1. Relevance – the rationales for priority setting decisions must be based on reasons (evidence and values) that stakeholders can agree are relevant. Procedurally, having a wide range of stakeholders participate in deliberation ensures that the full range of relevant reasons will be considered.

2. Publicity – priority setting decisions and their rationales must be publicly accessible, not just on demand, but through various forms of active communication outreach.

3. Revisability – there must be processes for revising decisions and policies in response to new evidence, individual considerations, and public reactions.

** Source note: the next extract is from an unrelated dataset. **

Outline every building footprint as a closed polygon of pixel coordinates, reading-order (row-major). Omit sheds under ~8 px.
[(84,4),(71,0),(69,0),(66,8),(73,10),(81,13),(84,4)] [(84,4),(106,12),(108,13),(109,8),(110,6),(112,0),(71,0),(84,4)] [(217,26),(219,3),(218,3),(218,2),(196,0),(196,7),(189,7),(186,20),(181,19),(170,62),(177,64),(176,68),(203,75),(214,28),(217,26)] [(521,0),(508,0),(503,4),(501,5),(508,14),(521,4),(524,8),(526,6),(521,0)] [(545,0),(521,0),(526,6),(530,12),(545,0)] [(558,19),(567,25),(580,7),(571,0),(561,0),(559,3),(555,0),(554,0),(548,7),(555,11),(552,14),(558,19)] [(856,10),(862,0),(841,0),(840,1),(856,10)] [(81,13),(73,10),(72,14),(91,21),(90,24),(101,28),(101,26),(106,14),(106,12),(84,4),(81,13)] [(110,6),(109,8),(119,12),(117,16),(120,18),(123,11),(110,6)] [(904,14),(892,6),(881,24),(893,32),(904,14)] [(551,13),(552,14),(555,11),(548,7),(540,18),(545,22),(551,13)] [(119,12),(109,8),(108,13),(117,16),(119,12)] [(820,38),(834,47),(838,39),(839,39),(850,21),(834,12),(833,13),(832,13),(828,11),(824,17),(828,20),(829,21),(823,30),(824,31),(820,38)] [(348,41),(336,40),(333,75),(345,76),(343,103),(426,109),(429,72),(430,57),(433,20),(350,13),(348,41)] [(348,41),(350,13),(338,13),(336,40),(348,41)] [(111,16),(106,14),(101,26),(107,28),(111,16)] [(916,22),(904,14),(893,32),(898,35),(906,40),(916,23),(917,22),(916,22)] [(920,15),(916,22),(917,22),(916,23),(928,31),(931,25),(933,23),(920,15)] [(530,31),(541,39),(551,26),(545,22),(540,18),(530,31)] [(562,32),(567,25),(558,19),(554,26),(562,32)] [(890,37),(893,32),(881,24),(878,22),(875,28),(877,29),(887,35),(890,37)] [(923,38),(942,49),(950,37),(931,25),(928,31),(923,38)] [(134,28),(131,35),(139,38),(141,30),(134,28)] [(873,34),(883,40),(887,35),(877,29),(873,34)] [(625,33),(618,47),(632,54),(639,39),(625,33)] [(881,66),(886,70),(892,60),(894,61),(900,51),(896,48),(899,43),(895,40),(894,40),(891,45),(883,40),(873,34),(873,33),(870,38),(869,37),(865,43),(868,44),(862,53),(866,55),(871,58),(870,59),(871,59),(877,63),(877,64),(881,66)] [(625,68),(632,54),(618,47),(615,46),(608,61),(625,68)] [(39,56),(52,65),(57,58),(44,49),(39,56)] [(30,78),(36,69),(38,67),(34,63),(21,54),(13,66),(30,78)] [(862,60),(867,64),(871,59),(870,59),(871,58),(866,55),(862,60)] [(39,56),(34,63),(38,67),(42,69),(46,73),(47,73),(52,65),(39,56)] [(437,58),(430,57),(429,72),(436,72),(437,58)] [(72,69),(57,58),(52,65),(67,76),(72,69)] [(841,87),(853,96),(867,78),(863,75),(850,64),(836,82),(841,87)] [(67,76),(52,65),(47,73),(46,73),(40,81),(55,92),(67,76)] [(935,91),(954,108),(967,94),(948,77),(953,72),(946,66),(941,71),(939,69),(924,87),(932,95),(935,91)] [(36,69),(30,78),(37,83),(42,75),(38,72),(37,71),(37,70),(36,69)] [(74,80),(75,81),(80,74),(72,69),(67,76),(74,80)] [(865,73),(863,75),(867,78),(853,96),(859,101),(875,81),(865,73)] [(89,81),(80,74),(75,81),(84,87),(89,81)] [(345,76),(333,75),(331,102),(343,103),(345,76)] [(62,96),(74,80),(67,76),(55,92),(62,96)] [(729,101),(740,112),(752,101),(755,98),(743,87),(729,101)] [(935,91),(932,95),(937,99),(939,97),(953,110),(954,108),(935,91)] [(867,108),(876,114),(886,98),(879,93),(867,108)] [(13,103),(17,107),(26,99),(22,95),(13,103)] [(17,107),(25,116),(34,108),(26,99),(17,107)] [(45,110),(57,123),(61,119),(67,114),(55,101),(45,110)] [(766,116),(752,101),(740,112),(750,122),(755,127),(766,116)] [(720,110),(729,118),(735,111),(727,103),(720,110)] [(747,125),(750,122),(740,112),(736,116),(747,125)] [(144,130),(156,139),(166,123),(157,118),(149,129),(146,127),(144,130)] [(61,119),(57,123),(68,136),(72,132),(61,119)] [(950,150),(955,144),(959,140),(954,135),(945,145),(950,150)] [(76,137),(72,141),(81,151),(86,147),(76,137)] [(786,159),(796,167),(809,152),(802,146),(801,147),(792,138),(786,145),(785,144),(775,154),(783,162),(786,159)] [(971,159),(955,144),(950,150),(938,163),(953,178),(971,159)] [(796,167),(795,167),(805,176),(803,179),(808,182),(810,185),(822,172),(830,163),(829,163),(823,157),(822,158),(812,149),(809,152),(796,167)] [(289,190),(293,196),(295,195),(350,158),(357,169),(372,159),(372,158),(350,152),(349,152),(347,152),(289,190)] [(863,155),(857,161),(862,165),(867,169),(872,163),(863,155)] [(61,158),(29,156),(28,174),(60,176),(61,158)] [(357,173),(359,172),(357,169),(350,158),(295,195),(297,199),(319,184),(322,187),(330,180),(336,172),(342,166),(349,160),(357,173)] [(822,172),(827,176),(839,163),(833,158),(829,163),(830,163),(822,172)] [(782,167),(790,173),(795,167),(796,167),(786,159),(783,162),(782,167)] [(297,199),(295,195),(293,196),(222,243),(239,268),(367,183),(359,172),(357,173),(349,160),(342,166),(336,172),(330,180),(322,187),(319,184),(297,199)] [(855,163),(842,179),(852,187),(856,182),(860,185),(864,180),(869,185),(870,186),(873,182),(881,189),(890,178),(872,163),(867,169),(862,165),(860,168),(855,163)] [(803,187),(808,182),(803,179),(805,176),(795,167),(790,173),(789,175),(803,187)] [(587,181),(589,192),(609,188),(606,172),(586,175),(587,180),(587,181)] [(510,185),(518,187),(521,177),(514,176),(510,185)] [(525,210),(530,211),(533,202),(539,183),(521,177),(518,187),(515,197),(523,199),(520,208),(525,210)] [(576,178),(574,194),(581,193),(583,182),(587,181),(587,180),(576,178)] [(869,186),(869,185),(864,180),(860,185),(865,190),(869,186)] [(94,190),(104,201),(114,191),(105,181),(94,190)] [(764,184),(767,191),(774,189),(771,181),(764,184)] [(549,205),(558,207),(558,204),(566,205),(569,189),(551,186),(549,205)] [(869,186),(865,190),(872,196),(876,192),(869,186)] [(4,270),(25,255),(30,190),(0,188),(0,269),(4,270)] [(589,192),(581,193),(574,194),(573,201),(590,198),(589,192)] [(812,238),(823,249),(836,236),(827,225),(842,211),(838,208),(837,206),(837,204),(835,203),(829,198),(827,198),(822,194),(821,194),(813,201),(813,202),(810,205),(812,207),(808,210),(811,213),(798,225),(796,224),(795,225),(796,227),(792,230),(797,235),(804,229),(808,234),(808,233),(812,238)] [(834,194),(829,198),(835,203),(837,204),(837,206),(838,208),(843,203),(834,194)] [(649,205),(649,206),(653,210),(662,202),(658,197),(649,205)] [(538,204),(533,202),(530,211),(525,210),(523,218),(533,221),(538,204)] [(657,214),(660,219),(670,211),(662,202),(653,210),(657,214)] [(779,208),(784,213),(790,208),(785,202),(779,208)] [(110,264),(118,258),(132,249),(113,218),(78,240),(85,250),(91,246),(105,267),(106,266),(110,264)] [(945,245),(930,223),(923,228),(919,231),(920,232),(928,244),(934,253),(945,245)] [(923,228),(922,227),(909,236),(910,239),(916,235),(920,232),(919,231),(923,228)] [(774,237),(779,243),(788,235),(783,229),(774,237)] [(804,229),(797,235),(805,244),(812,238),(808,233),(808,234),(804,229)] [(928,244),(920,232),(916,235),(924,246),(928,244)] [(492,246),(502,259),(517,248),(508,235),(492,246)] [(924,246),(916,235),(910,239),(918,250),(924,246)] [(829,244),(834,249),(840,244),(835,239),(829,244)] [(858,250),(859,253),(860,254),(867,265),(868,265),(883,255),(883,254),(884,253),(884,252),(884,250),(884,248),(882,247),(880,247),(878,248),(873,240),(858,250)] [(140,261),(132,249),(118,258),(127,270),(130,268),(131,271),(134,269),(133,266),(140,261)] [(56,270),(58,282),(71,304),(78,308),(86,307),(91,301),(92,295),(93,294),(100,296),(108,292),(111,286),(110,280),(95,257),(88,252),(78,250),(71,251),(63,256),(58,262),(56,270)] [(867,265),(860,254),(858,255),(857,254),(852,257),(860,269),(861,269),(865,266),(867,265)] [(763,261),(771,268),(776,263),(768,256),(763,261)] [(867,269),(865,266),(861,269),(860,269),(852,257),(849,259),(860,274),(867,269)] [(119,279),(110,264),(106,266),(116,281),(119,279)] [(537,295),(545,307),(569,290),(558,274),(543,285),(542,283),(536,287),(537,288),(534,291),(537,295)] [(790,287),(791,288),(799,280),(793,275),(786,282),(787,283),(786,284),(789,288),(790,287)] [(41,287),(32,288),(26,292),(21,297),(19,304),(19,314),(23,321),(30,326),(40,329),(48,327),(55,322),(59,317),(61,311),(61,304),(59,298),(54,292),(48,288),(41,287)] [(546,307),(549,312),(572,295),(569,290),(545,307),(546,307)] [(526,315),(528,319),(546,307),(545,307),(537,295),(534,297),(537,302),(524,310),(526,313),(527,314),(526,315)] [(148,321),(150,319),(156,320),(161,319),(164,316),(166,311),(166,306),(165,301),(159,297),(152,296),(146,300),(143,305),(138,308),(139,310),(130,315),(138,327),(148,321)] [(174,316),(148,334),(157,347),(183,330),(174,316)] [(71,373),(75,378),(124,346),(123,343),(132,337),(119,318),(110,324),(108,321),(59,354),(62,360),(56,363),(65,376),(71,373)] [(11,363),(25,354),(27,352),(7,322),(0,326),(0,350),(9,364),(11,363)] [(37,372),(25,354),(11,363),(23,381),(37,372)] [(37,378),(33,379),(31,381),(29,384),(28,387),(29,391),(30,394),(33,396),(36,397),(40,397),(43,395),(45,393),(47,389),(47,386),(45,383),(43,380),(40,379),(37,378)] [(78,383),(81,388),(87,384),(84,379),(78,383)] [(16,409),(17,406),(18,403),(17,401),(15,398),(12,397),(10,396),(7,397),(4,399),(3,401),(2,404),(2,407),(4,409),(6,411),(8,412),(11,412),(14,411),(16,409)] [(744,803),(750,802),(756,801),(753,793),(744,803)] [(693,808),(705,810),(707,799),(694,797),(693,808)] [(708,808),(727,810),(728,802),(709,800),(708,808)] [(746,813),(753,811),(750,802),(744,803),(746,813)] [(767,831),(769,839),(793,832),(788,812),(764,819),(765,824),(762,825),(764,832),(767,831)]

4. Enforcement – local systems and leaders must ensure that the above three conditions are met.

 

 
6 Options

NICE CG has explicitly precluded obesity as a barrier to an op, in this respect we would be explicitly going against NICE

There are outstanding uncertainties re the clinical and ethics of restricting on BMI

No mention of BMI in the regional threshold work

If we set a BMI threshold, what would it be 35 or 40, or 37

Do we stick at 40, or “go low”. If we do go low then we need to do so understanding the clinical, ethical, equity and reputational impacts for consideration in detail by our clinical executive. BMI at <36 would be rationing.

 

If we were to implement a BMI threshold

Consider something along the lines of:

 

“a BMI of (x; 35 – 37)or over does not absolutely preclude referral but all reasonable (and documented) attempts should be made to reduce weight to levels suitable for surgery as higher BMI carries increased risks of bleeding and post-operative thromboembolism in addition to a concern about poorer long term outcomes”.

 

AND

 

“BMI > x (?37) then either auto referral to physio and weight mx or no referral to ortho unless recent, documented referral to weight management and failure to loose weight….over xxxxxxx months”

 

Exceptions to such a policy might include:

· patients whose pain is so severe and/or mobility so compromised that they are in immediate danger of losing their independence and that joint replacement would relieve this threat;

· patients in whom the destruction of their joint is of such severity that delaying surgical correction would increase the technical difficulty of the procedure.